La gauche a deux écueils que chacun apprend à détecter en formation dans son courant : le gauchisme et le révisionnisme (attention, ne pas confondre ce terme avec la négation des crimes contre l'Humanité qui se sont déroulés sous le régime nazi en Allemagne et ailleurs ! )

Pour moi, un-e gauchiste, c'est une personne tellement focalisée sur le moment où le capitalisme sera définitivement abandonné, qu'il ou elle en oublie de vouloir agir maintenant. Et un-e révisionniste, c'est quelqu'un de gauche qui est tellement préoccupé par la gestion sur le moment qu'il ou elle en vient à renier son idéal et ne plus rien faire progresser.

Dans la gauche, chacun accuse facilement ses camarades d'être l'un ou l'autre. Et même si j'ai une vision claire et personnelle des discours et des actes que je considère comme gauchistes ou révisionnistes (il faut éviter de désigner des personnes, continuer à ne discuter que des idées et des faits), personne n'est à l'abri de tomber dans l'un ou l'autre de ces pièges à un moment de sa vie.

Il y a un troisième écueil que toute personne de gauche doit éviter, c'est de penser qu'il ou elle a raison contre tout le monde. Au départ, je pensais qu'il s'agissait principalement d'un travers gauchiste que de penser cela, mais malheureusement, je constate que de nombreux camarades qui tiennent des discours révisionnistes, actuellement, se comportent exactement ainsi. Si tout le monde pense de cette façon, c'est ainsi que nous pourrions aller vers une séparation des différentes composantes de la gauche, et donc vers une division des énergies, des forces et des moyens d'action.

Cette division nous plongerait-elle tous dans l'incapacité de réagir à court, moyen et long terme à toutes les mises à sac, appelées réformes, que nous prépare le président élu et les personnes qu'il aura désigné pour "agir" ? L'unité de la gauche devrait être fondée sur un compromis clair et honnête entre toutes ses composantes, sans exclusive possible. Qui est prêt à cet effort, maintenant ? Et qui prendra la responsabilité de ne pas y participer et de courir l'aventure tout-e seul-e ? Et dans le cas où tout le monde serait convaincu de la nécessité de cette unité, comment réussir le tour de force qu'aucun courant ne se sente lésé, trahi, ou méprisé ?

Peut-être alors qu'il faudra se séparer ? Je ne peux m'y résoudre complètement, même si il est plus confortable pour moi de séparer la gauche entre les traitres, les fous et les purs. Peut-être aussi parce que nous avons déjà vu, sous le gouvernement de la droite, pendant que le chômage baissait dans les statistiques, que la pauvreté, elle, augmentait sans cesse, et que les distributions de repas se multipliaient jour après jour.

Prenons un sujet brûlant comme exemple : celui des retraites.

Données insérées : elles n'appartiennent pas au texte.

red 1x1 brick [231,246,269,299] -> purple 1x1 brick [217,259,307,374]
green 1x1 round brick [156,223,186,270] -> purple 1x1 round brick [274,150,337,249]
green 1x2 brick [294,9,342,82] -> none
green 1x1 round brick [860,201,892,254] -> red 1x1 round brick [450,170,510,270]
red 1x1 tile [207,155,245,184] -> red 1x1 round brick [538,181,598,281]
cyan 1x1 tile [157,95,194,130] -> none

Entre les camarades qui pensent qu'il vaut mieux accepter une augmentation de la durée de cotisation progressive afin de sauvegarder (d'après eux) le système par répartition, et ceux (dont je suis) qui pensent qu'il est possible d'augmenter les cotisations sociales pour rééquilibrer les comptes de la Caisse Nationale d'Assurance Vieillesse et/ou de revenir sur certaines exonérations de cotisations, comment bâtira-t-on un compromis de position afin, dans les dix ans à venir, de savoir quelle position commune on pourrait avoir, qui ne méprise personne et nous permette d'empêcher la droite, en nous faisant élire, de procéder à la liquidation, sous prétexte de faillite organisée, de ladite retraite par répartition ?

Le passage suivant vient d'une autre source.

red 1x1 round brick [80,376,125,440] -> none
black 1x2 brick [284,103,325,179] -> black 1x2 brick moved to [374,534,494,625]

A moins que nous ne considérions finalement que les camarades qui veulent une gauche "moderne" qui soit "réaliste", et donc qui accepte de composer avec la faiblesse du rapport de force qui nous permettrait de reprendre des recettes pour la Sécurité Sociale, ne soit plus une gauche qui nous convienne, et qu'il faut s'en séparer, puisqu'elle ne veut même plus chercher à créer du rapport de force, ni négocier avec nous le compromis que nous pourrions souhaiter ensemble. Dans ce cas, serons nous capables d'être assez nombreux pour empêcher la droite de tout détruire dans les années à venir ?

A moins qu'un scénario intermédiaire se mette en place, que certains camarades se déclarent pour l'unité sans la vouloir vraiment, afin de gagner du temps et de prendre la direction de la gauche et de son unité, puis de l'emmener sur un chemin idéologique qui soit celui d'une seule de ses composantes et qui oblige l'autre à partir et à devenir de fait la responsable de la division ?

La méfiance conduit aussi à la division. Mais comment se sortir par le haut de tout cela ? Car il va falloir choisir assez rapidement.